Handling logical deletes in the Data Warehouse
While working on a recent project I had a brief discussion on the implementation of logical deletes. This prompted me to define for once and for all how ETL should handle these occurences. This is, of course, assuming that some CDC mechanism provides the required details or you have the capacity to compare full sets of data to derive the logical deletes yourself. For this purpose I drafted a Design Pattern which should explain this process in detail. Working on this document has in itself led to an upgrade of basically this entire website. This includes an overhaul of the met(ETL) details of loading to the main table types. I’ve added these documents to the Design Decisions section of the site.

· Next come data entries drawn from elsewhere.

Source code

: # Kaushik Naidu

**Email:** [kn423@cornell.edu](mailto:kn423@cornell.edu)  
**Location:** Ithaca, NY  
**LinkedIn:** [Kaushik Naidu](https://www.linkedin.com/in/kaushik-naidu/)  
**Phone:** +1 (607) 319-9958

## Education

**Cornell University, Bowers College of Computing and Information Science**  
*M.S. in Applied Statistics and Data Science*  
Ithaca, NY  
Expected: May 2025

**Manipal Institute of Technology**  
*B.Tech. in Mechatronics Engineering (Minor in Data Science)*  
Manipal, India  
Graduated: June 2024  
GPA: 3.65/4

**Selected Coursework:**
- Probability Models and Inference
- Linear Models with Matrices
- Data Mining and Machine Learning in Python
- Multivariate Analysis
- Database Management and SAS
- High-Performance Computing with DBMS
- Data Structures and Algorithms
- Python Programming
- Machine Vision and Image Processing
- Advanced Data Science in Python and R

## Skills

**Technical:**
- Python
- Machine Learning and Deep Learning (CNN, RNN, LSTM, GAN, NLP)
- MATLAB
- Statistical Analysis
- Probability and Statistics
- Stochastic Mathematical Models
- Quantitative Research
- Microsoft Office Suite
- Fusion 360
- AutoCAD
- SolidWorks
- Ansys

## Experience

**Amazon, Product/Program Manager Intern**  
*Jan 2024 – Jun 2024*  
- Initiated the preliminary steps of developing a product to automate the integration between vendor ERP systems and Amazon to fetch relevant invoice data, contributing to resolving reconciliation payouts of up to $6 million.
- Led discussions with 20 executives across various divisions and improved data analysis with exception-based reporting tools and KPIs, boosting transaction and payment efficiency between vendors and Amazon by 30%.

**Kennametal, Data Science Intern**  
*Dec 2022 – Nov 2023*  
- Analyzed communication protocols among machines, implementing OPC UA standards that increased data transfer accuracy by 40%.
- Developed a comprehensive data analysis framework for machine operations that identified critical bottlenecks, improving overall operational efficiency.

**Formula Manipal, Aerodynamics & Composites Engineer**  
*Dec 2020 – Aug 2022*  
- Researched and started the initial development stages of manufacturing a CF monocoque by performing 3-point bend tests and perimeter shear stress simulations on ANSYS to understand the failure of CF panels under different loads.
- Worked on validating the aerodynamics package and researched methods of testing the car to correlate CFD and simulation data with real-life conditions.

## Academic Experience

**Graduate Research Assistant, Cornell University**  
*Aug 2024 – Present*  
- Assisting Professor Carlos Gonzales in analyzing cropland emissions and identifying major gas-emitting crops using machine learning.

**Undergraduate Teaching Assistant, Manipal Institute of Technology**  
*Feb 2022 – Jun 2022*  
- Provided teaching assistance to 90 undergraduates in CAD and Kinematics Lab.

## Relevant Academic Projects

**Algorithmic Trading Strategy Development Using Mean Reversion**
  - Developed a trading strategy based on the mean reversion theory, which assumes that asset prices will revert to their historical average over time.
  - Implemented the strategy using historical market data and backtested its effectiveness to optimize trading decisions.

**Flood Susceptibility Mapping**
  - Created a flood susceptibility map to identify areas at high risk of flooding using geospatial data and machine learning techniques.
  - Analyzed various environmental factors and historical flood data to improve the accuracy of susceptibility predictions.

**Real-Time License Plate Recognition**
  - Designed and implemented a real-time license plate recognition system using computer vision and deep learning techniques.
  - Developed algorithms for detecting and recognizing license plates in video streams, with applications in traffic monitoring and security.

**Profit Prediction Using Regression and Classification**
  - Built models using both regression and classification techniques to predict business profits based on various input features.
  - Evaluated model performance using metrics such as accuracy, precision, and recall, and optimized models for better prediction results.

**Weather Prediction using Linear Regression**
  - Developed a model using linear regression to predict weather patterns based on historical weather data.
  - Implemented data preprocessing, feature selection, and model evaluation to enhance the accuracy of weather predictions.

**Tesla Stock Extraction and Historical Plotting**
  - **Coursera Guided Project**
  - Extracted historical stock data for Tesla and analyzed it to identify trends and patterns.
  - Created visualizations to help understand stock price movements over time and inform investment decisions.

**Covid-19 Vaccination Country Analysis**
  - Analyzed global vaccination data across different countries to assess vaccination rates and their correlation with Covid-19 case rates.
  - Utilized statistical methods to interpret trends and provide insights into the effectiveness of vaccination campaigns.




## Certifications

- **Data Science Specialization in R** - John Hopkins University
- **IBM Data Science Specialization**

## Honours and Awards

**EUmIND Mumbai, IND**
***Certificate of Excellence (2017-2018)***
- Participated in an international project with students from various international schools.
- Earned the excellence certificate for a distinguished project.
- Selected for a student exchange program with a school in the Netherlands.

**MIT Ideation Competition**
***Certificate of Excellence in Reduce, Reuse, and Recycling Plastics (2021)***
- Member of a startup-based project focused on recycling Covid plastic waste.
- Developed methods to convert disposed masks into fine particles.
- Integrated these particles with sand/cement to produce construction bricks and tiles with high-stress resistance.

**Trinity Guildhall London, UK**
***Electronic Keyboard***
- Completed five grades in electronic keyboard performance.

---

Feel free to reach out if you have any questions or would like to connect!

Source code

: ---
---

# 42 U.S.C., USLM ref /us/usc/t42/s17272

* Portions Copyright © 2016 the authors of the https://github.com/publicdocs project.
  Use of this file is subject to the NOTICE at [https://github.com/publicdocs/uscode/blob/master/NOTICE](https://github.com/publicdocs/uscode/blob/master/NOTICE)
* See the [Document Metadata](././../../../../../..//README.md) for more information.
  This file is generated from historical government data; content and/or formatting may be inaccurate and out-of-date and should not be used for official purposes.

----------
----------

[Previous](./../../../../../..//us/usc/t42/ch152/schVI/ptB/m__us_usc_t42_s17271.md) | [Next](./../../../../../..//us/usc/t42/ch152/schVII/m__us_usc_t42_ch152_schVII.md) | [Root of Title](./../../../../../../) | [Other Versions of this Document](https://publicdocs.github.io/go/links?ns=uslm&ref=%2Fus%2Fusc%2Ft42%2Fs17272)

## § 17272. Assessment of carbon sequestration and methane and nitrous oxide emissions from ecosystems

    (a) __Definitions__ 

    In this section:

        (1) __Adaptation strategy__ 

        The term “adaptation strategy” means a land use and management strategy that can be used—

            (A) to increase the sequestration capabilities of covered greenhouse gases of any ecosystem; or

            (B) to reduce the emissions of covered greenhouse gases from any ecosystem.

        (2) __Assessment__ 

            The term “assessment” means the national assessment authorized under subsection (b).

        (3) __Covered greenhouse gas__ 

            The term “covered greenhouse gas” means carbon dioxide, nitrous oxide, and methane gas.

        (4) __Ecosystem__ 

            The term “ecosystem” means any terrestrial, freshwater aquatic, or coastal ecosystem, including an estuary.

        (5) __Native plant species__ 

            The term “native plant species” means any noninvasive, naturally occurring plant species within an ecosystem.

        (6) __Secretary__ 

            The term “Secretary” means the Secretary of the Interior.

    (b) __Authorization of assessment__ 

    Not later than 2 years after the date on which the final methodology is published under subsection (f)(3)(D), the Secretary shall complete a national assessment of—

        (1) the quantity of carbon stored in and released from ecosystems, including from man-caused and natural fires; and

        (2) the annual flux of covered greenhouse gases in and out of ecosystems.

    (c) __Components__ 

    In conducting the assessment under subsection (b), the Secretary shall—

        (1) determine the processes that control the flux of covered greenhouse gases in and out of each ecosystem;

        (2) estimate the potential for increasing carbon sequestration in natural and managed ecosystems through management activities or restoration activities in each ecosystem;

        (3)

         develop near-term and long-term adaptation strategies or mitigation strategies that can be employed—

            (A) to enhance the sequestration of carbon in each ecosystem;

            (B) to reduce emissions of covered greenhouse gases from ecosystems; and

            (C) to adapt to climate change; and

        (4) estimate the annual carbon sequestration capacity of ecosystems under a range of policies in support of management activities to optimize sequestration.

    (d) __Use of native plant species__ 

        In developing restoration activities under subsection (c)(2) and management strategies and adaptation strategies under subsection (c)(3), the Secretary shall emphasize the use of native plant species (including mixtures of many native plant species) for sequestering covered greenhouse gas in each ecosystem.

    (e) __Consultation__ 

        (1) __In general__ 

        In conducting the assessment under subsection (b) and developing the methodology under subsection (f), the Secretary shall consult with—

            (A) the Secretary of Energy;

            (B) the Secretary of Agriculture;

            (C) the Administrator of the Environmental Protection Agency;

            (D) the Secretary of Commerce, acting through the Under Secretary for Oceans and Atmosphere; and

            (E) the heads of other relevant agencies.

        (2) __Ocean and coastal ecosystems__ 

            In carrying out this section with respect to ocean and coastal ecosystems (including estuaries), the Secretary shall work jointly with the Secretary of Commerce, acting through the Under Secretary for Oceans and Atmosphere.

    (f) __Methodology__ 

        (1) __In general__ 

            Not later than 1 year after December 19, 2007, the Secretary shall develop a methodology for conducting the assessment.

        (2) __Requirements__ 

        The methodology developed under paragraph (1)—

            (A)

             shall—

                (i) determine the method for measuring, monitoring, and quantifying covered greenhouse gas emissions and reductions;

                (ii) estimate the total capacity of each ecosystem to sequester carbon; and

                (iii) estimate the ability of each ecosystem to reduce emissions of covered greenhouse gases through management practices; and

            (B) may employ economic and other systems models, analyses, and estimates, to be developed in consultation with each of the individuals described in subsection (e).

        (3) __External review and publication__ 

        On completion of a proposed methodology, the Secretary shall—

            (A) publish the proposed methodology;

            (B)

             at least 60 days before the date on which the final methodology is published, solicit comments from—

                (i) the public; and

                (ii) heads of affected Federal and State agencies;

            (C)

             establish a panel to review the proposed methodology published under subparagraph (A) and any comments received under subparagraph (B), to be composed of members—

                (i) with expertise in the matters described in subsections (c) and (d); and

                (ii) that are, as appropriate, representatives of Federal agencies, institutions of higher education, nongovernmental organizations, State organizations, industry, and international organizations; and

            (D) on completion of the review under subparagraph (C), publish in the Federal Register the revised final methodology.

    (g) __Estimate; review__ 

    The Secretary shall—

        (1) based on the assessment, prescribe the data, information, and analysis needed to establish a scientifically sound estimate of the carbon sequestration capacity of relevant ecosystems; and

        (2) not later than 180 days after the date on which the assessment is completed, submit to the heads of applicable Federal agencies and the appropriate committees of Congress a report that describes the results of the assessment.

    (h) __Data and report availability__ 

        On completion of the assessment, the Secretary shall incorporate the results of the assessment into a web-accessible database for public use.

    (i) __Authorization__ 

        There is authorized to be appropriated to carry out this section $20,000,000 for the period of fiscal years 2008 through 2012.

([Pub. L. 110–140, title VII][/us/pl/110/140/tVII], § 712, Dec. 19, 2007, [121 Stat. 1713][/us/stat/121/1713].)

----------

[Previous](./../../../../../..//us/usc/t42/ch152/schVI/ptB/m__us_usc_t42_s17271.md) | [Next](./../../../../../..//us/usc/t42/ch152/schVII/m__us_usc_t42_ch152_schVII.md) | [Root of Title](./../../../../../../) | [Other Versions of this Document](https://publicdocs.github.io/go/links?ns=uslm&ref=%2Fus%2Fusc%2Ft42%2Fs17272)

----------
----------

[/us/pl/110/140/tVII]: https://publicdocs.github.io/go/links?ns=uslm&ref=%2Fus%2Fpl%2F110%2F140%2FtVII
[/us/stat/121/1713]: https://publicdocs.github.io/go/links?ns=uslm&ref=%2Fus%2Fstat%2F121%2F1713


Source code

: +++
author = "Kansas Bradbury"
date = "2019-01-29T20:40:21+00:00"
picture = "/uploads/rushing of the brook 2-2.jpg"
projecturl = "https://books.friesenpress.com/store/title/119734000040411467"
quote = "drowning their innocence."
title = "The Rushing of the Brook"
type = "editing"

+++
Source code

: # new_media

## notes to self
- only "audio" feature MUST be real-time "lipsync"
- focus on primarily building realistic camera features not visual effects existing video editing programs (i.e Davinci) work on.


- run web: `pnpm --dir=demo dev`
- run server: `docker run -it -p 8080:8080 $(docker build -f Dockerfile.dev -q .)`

Back on topic of the logical deletes: what it comes down to is to treat every logical delete as a new insert in the SCD2 table, and closing the previous record. In this process the latest record (the one which comes through as a logical delete) becomes the current record (current record indicator is set to ‘Y’) and a deleted record indicator is set to yes (‘Y’). What this means is that the record at that time is closed (the end date is set) and a new phase in life as deleted record starts. This is now the most current state of the record with a new effective date and a 9999-12-31 expiry date.This provides the Data Warehouse with an image of the latest state of the record when it was deleted. In other words, the deleted row indicator is treated as any other SCD2 attribute.
There can be situation where a record is ‘undeleted’, if (source) applications allow the reuse of the same key (with the same meaning). Assuming this is still the same record (if a key is redistributed it’s another discussion) the process still stands: the then most recent record (at that point that’s the logical deleted one) will be expired and a new record will be inserted. This bridges the gap in history in a natural way.